Sou padrinho de um cão. Estava presente no momento em que foi escolhido pelo seu dono, hoje um pai devoto, em meio a dezenas de outros animais em um abrigo nas cercanias de Curitiba. Nessa pequena Babel canina lá estava ele, que à época chamava-se Steve e hoje, em homenagem ao rapper paulista, atende pelo nome de Criolo.
Não muito grande, com cerca de 14 quilos e sem uma raça definida, meu afilhado tem uma linda pelagem entre o caramelo e o marrom, rajado de listras pretas, semelhantes às de um tigre, mas talvez herdadas de algum ancestral fila, algumas vezes maior do que ele. Dessas duas criaturas, Criolo não carrega um traço sequer de ferocidade, embora tenha lá seus rompantes irados. A doçura que traz nos olhos reflete seu temperamento dócil: poucas vezes vi um bicho tão afetuoso, disponível, tão de bem com sua vida de cão, especialmente quando livre de guias, solto numa praça com outros cachorros, ou no meio do mato, em galope.
Quando me vê, ou percebe minha chegada, Criolo faz festa, abana o rabo, late, corre em minha direção, coloca suas patas contra as minhas pernas E pode ser que ele tenha me visto minutos antes e, por eu ter saído de seu campo de visão, ele talvez apenas tenha se esquecido de mim por alguns instantes, para depois relembrar de minha existência. Essa felicidade singela me comove. Os cães, costumam dizer, nos devolvem um pouco à humanidade que o dia a dia, a rotina, nos rouba.
Os cães são criaturas interessantes porque, dentro de nossa lógica ilógica enviesada de humanos, neles nos projetamos e enxergamos virtudes que muitas vezes faltam e buscamos em nossos semelhantes. Não que o afeto e a lealdade que nos dedicam sejam menos autênticos.
Quando era guri, tive uma cachorra chamada Lisa, uma pastora do Bergamasco com a qual convivi durante talvez dois anos e que desapareceu da minha vida quando saí de férias. Ao retornar para o início das aulas, meus pais tinham alugado um apartamento menor, onde havia pouco espaço para um animal tão grande, e haviam decidido doá-la, sem me contar, a uns conhecidos que moravam numa chácara. Nunca mais a vi e não tenho certeza se foi mesmo para lá que foi. Fiquei desolado.

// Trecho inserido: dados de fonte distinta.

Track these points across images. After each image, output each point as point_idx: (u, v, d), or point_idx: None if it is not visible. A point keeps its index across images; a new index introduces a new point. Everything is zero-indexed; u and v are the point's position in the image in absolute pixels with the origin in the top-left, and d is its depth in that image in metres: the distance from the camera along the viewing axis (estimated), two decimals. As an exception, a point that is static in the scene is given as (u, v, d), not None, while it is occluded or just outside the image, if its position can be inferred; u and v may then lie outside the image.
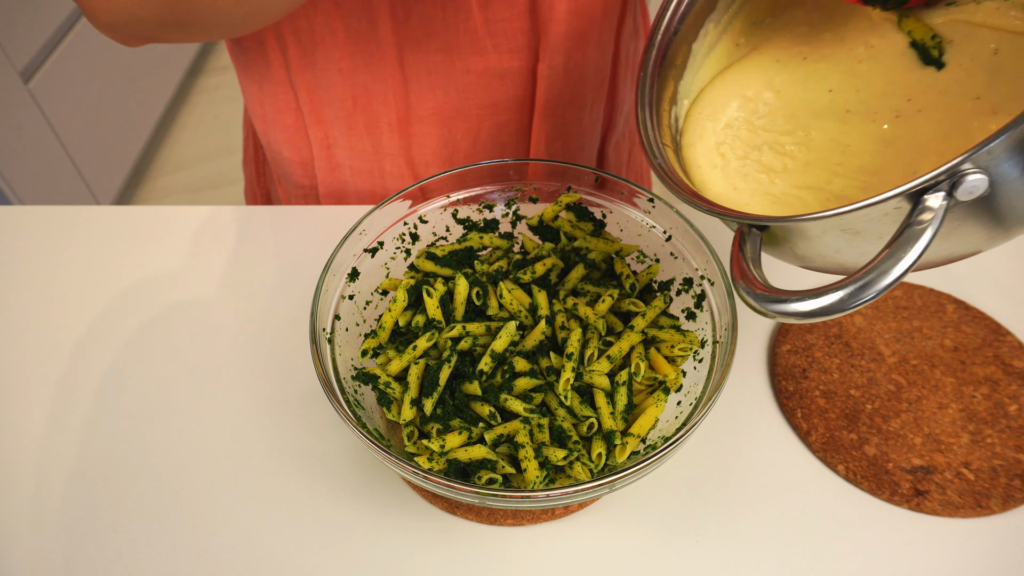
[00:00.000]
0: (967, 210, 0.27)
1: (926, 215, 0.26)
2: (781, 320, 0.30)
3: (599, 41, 0.62)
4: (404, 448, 0.45)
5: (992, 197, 0.27)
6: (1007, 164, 0.26)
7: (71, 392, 0.54)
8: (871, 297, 0.27)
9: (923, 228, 0.26)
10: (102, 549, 0.46)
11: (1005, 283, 0.60)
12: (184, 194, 1.98)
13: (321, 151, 0.68)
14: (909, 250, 0.27)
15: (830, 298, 0.28)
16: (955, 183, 0.26)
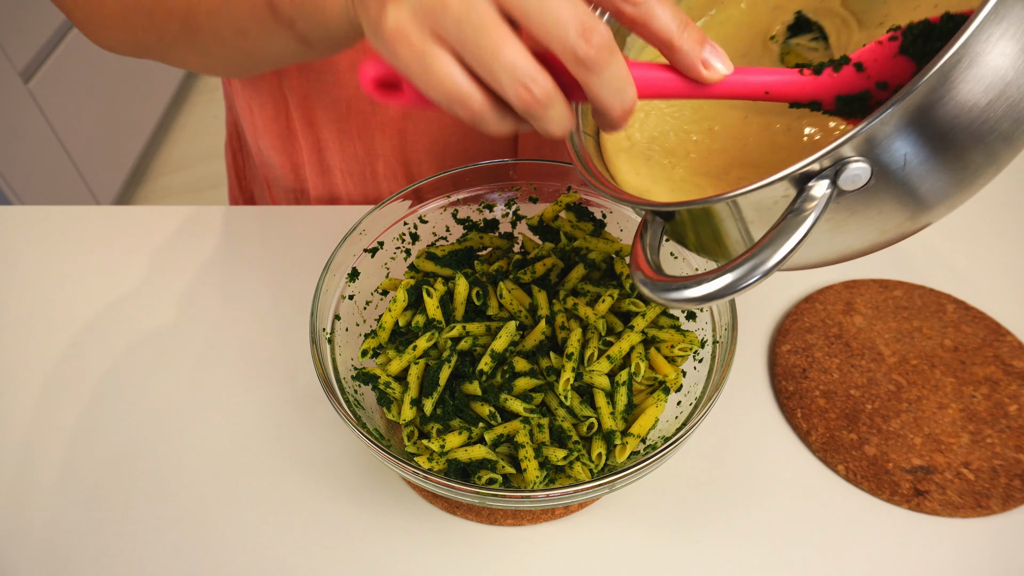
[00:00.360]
0: (855, 201, 0.27)
1: (809, 203, 0.26)
2: (675, 307, 0.30)
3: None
4: (404, 448, 0.45)
5: (878, 189, 0.27)
6: (887, 152, 0.26)
7: (71, 392, 0.54)
8: (755, 280, 0.27)
9: (804, 216, 0.26)
10: (102, 549, 0.46)
11: (1005, 283, 0.60)
12: (184, 194, 1.98)
13: (312, 155, 0.68)
14: (789, 237, 0.27)
15: (717, 283, 0.28)
16: (838, 171, 0.26)
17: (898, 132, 0.25)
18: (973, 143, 0.25)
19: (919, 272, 0.61)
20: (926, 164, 0.26)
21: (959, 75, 0.23)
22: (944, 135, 0.25)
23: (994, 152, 0.26)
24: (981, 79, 0.24)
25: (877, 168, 0.26)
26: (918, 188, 0.27)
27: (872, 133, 0.25)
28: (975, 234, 0.65)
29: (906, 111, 0.24)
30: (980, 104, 0.24)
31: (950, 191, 0.28)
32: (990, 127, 0.25)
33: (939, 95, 0.24)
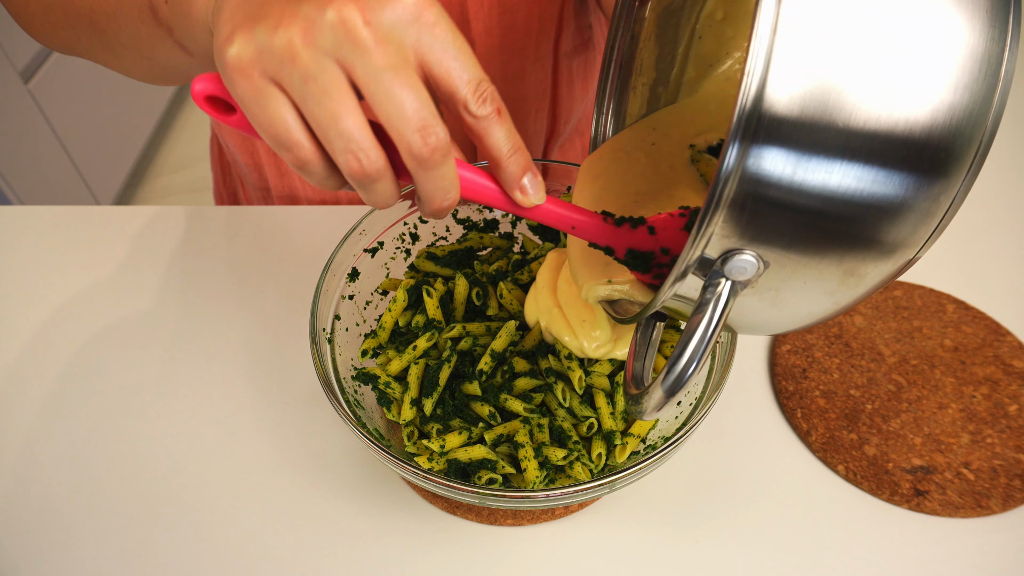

Na minha cabeça, por mais absurdo que isso possa soar, há uma conexão entre Lisa e Criolo, embora mais de 40 anos os separem dentro da minha história. Os cães são criaturas interessantes porque, dentro de nossa lógica ilógica enviesada de humanos, neles nos projetamos e enxergamos virtudes que muitas vezes faltam e buscamos em nossos semelhantes. Não que o afeto e a lealdade que nos dedicam sejam menos autênticos.
Criolo, sem que eu me desse muito conta, se instalou, de mansinho, dentro do meu coração. Se para o poetinha Vinicius de Moraes, um de meus ídolos,”o whisky é o melhor amigo do homem, ele é o cachorro engarrafado”, tenho de admitir que conviver com uma criatura canina é um dos baratos da vida. Bom como scotch 18 anos.